4.1 The Folder Tree Is the Filesystem

There is no nested-set category tree here. In the Media Manager, "organisation" means real directories:

images/
├── banners/
├── headshots/
│   └── 2026/
└── sampledata/
  • Folders are created, renamed, and deleted as actual directories on the storage backend.
  • Permissions are filesystem permissions plus Joomla ACL, not category ACL.

Where other components ask "which category?", Media asks "which folder, on which adapter?".

4.2 Why This Matters

Because the tree is the disk, the database tricks you may know from categories simply do not apply:

  • There is no "Rebuild" button and no lft/rgt values. Moving a file is a real rename() on disk.
  • A move across adapters is a copy-then-delete, because the two storage backends are different.
  • Deep folder trees are cheap to browse, but expensive to scan when you search.

[WORK REQUEST]
Output the stretch of the Media Manager text from "Where other components" through "backends are different.", copied word for word.

[EXERCISE DATA]
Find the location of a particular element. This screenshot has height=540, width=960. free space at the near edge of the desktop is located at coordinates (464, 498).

[RESPONSE]
Where other components ask "which category?", Media asks "which folder, on which adapter?".

4.2 Why This Matters

Because the tree is the disk, the database tricks you may know from categories simply do not apply:

  • There is no "Rebuild" button and no lft/rgt values. Moving a file is a real rename() on disk.
  • A move across adapters is a copy-then-delete, because the two storage backends are different.